A chinesa State Grid, empresa que venceu o leilão para construir a principal linha de transmissão de Belo Monte, decidiu pegar um "atalho" para iniciar as obras e evitar atrasos no projeto de R$ 4,5 bilhões. O ‘Estado’ apurou que os chineses negociam com o Ibama uma autorização parcial ao empreendimento para instalar os canteiros de obra ao longo do traçado de 2.087 km de extensão da malha. Essa autorização driblaria a necessidade de conseguir, antes de qualquer tipo de intervenção, a licença de instalação do projeto, documento que efetivamente libera o início das obras.
O recurso foi usado em 2011 no licenciamento da hidrelétrica de Belo Monte, em construção no Rio Xingu, no Pará. O caso está na Justiça, em processo movido pelo Ministério Público Federal (MPF) do Estado, que alega a ilegalidade do instrumento. Apesar da polêmica, a medida é tida como indispensável pelo consórcio Belo Monte Transmissora de Energia (BMTE), formado pela State Grid (51%) e pela Eletrobrás (Furnas e Eletronorte, com 24,5% cada).
Abertura de canteiros não é uma tarefa trivial em projetos desse porte. Previsto para ter até 15 mil funcionários no pico das obras, o linhão de Belo Monte vai abrir pelo menos nove canteiros, com até 100 mil m² cada um, áreas que incluem alojamento, escritório, refeitório, ambulatório, depósito e estruturas operacionais.
A estratégia foi confirmada pelo vice-presidente de operações e manutenção da State Grid, Ramon Haddad. Em nota, ele declarou que as localizações serão definidas "após a emissão da licença prévia (que atesta apenas a viabilidade ambiental do projeto) e antes da emissão da licença de instalação".

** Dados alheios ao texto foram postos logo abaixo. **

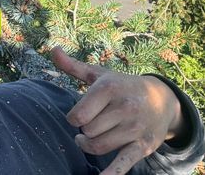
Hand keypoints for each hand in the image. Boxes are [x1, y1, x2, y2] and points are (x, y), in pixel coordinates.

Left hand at [51, 47, 184, 174]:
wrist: (161, 98)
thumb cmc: (121, 85)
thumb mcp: (98, 74)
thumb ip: (72, 66)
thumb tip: (53, 50)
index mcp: (108, 88)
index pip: (78, 115)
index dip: (73, 118)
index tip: (78, 115)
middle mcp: (123, 107)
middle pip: (88, 131)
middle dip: (84, 130)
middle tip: (89, 125)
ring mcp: (134, 128)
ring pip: (99, 146)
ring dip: (90, 145)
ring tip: (89, 138)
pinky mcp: (142, 145)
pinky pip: (124, 162)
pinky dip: (112, 173)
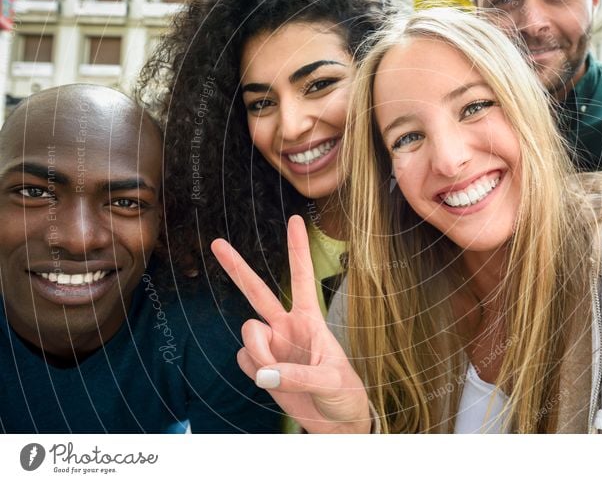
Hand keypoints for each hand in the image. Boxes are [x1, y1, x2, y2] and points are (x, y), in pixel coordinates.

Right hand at [211, 215, 370, 433]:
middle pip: (257, 291)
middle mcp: (287, 326)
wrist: (336, 424)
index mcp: (310, 319)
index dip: (297, 249)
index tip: (295, 219)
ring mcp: (272, 346)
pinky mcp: (260, 367)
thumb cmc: (343, 393)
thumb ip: (297, 376)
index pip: (302, 277)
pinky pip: (243, 361)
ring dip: (259, 354)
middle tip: (216, 242)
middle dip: (237, 267)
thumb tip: (264, 375)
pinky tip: (270, 380)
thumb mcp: (330, 381)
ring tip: (279, 373)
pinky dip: (254, 371)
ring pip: (247, 334)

Com início no município de Anapu (PA), a 17 km de distância da hidrelétrica de Belo Monte, a linha da BMTE vai avançar por quatro Estados - Pará, Tocantins, Goiás e Minas Gerais -, até chegar a Estreito, na divisa de Minas e São Paulo. Trata-se da principal rota de escoamento de energia de Belo Monte para a região Sudeste do País.

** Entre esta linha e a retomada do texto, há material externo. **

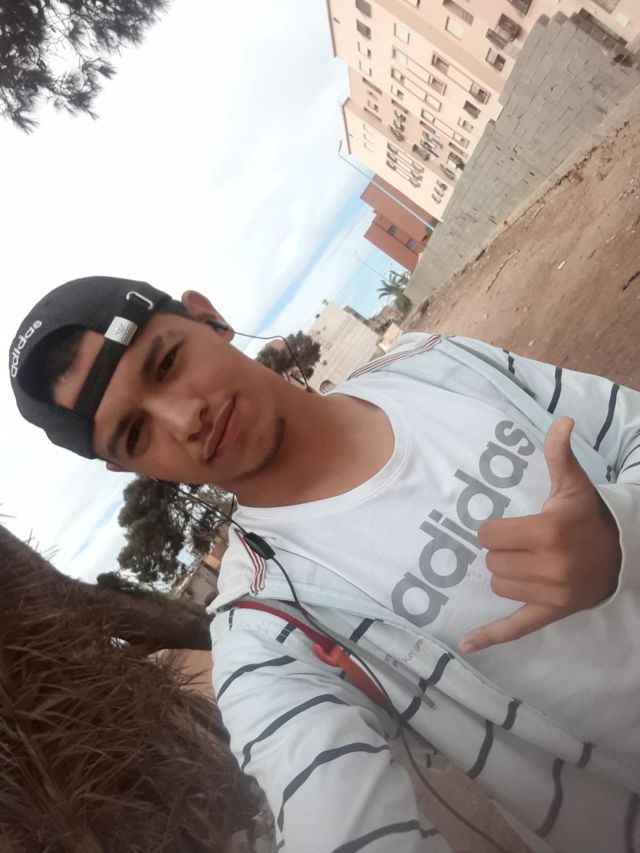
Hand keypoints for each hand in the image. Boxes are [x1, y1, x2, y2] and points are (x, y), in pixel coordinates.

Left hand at [458, 417, 620, 653]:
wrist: (621, 554)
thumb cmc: (587, 515)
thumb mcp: (572, 484)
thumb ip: (559, 454)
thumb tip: (563, 419)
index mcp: (548, 532)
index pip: (488, 534)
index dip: (495, 529)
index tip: (512, 526)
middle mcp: (550, 566)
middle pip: (491, 560)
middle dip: (502, 550)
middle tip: (525, 544)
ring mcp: (551, 594)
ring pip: (497, 585)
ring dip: (506, 573)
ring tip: (530, 562)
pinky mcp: (552, 613)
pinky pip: (515, 628)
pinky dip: (489, 637)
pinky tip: (465, 645)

A antecipação dos canteiros, na avaliação dos chineses, pode reduzir a pressão que eles já começam a sentir sobre o contrato assinado em junho do ano passado. O plano previa que a primeira autorização (licença prévia) do Ibama saísse em abril, para iniciar as obras em junho, quando seria emitida a licença de instalação. As chances dessas autorizações se confirmarem nesses prazos, porém, são pequenas, dada a complexidade do projeto.
A possibilidade de utilização de trabalhadores chineses no empreendimento foi afastada por Ramon Haddad. "Neste projeto a mão de obra será brasileira, com total preferência para os trabalhadores locais, residentes nas proximidades das subestações e ao longo dos 2.100 quilômetros da linha de transmissão", declarou.
Para o procurador do MPF no Pará, Felício Pontes, caso o Ibama autorize a instalação dos canteiros antes da licença de instalação, o empreendimento pode ser alvo de um processo judicial. "Essa licença parcial não existe no direito ambiental. Não podemos nos omitir diante de uma ilegalidade tão grande", comentou. No processo movido contra a hidrelétrica de Belo Monte por conta da mesma estratégia, o Tribunal Regional Federal da 5ª Região chegou a deferir a ação do MPF, mas o presidente do TRF suspendeu os efeitos da decisão, até que seja julgado o mérito do caso, o que ainda não ocorreu, segundo o MPF.
Espanhóis. Bem mais preocupante que o projeto dos chineses é o empreendimento da espanhola Abengoa. Dona do chamado "linhão pré-Belo Monte", rede que vai distribuir energia da usina pelo Nordeste, a Abengoa assumiu o compromisso de entregar uma rede de 1.854 km de extensão em fevereiro do ano que vem, mas as obras ainda não começaram.